Lisa Marie Presley’s Death Linked to Weight Loss Surgery

Singer Lisa-Marie Presley is seen here in a hat and black top.
Christopher Polk/Getty Images for Wonderwall
  • A new report finds that singer Lisa Marie Presley died due to small bowel obstruction.
  • Presley had been experiencing abdominal pain, fevers, vomiting and nausea for months but had not sought out medical attention.
  • Small bowel obstructions are a rare but possible long-term complication of bariatric surgery. 

Lisa Marie Presley died in January from what appeared to be cardiac arrest.

An autopsy report released last week revealed that the singer, who was 54, died from a small bowel obstruction caused by scar tissue that had formed following bariatric surgery many years ago.  

Presley had been experiencing abdominal pain, fevers, vomiting and nausea for months but had not sought out medical attention, according to the report from the Los Angeles County Medical Examiner’s office.

On January 12th, 2023, she complained of severe abdominal pain. 

Her ex-husband found her unresponsive later that day. Paramedics took Presley to a hospital where she went into cardiac arrest and died. 

According to the medical examiner’s office, small bowel obstructions are a rare but possible long-term complication of bariatric surgery. 

Any kind of abdominal surgery can create adhesions, or scar tissue, in and around the internal organs and bowels, says Dr. Mir Ali, a bariatric surgeon and medical director of MemorialCare Surgical Weight Loss Center at Orange Coast Medical Center in Fountain Valley, CA. 
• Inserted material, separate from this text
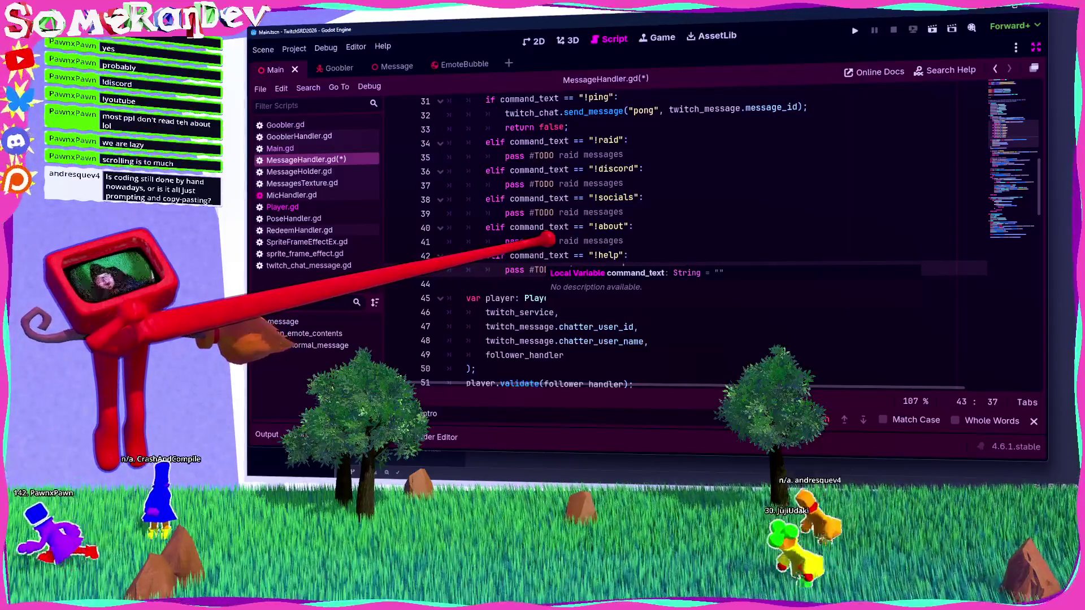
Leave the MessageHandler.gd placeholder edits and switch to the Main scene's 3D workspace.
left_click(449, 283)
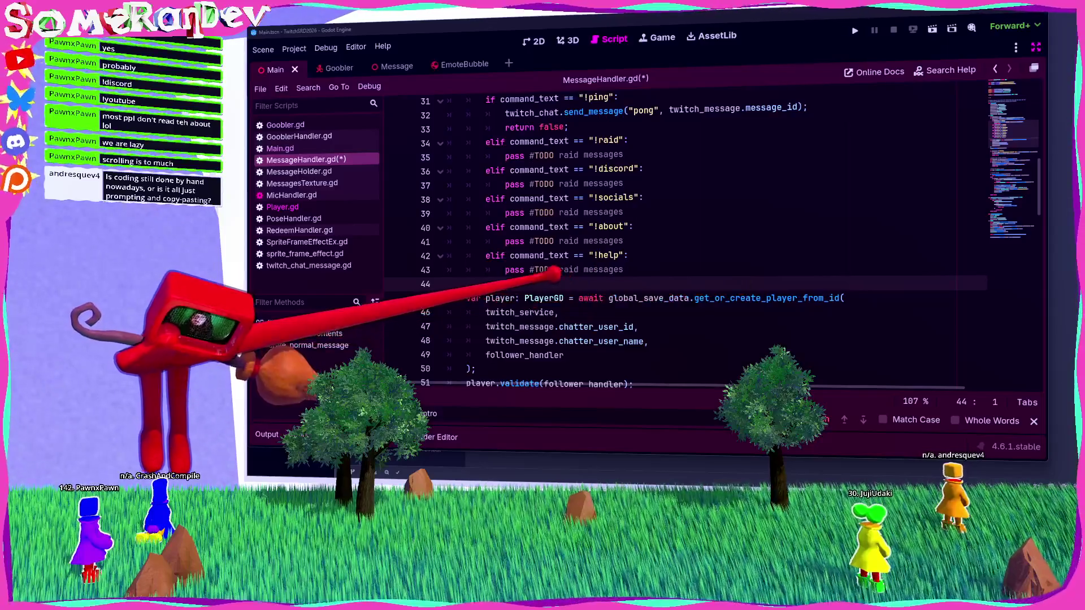
key("ctrl+F2")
“Most of the time, the scar tissue does not cause a problem, but it can cause a kink, twist or other mechanical issue in the intestine, leading to blockage,” Ali told Healthline. 

Why are small bowel obstructions dangerous?

Dr. John Magaña Morton, division chief of bariatric and minimally invasive surgery at Yale School of Medicine, says the development of small bowel obstructions are not unique to bariatric surgery.  

“Any gastrointestinal surgery from appendectomy to gallbladder removal can lead to bowel obstruction from scar tissue,” Morton said. 

Scar tissue is common after surgery, says Dr. David M Pechman, director of bariatric surgery at Northwell Health’s South Shore University Hospital. 

Scar tissue occurs when thick tissues form where healthy tissues were damaged from surgery, or, for example, an injury. 

Intra-abdominal scar tissue can lead to kinking or twisting of the bowel. When this occurs, there may be a backup of partially-digested food, nausea, vomiting, and pain, says Pechman. 

Left untreated, bowel obstructions can lead to decreased blood pressure, loss of fluids and electrolytes, and an increased inflammatory response — all of which may predispose a person to cardiac arrest, says Morton. 

Tissues in the bowel may die, which can lead to worsening pain, sepsis, and death.

Small bowel obstructions after bariatric surgery

Pechman says patients who’ve had gastric bypass are at risk for an internal hernia. 

“This is the result of a portion of small intestine moving in between other tissues and twisting or getting pinched,” he said. 

As the technologies used to conduct these surgeries have advanced over the years, the risk of developing a hernia after bariatric surgery has dropped. 

These complications were more common 20 years ago when most bariatric procedures were performed through large and open incisions, says Ali. 

That said, health risks like hernias can still happen, says Pechman. 

“In the last year, I’ve taken five patients to the OR [operating room] for this issue; all except one of these patients had their gastric bypass greater than 10 years ago, he said. 

The amount of scar tissue can be reduced with minimally-invasive procedures such as laparoscopic or robotic surgeries.

“We see patients with prior minimally-invasive surgeries who have little or no scar tissue at all,” Pechman said.

How are bowel obstructions treated

According to Morton, it’s important that bowel obstructions are addressed early. 

Patients are advised to seek immediate medical attention if they experience abdominal pain after a gastric bypass.

Early warning signs of complication include abdominal pain, abdominal distention, vomiting, and a lack of bowel movement. 

If a patient gets treated early on, severe and life-threatening complications can be prevented, says Ali. 

“With rapid diagnosis and treatment, the bowel can be saved and the risk of death virtually eliminated,” says Pechman. 

The bottom line:

An autopsy report revealed that Lisa Marie Presley died from a small bowel obstruction caused by scar tissue that had formed following bariatric surgery many years ago. Small bowel obstructions are rare but a possible long-term complication of bariatric surgery. With rapid treatment, serious complications can be prevented, but left untreated, they can lead to severe pain, sepsis, and death.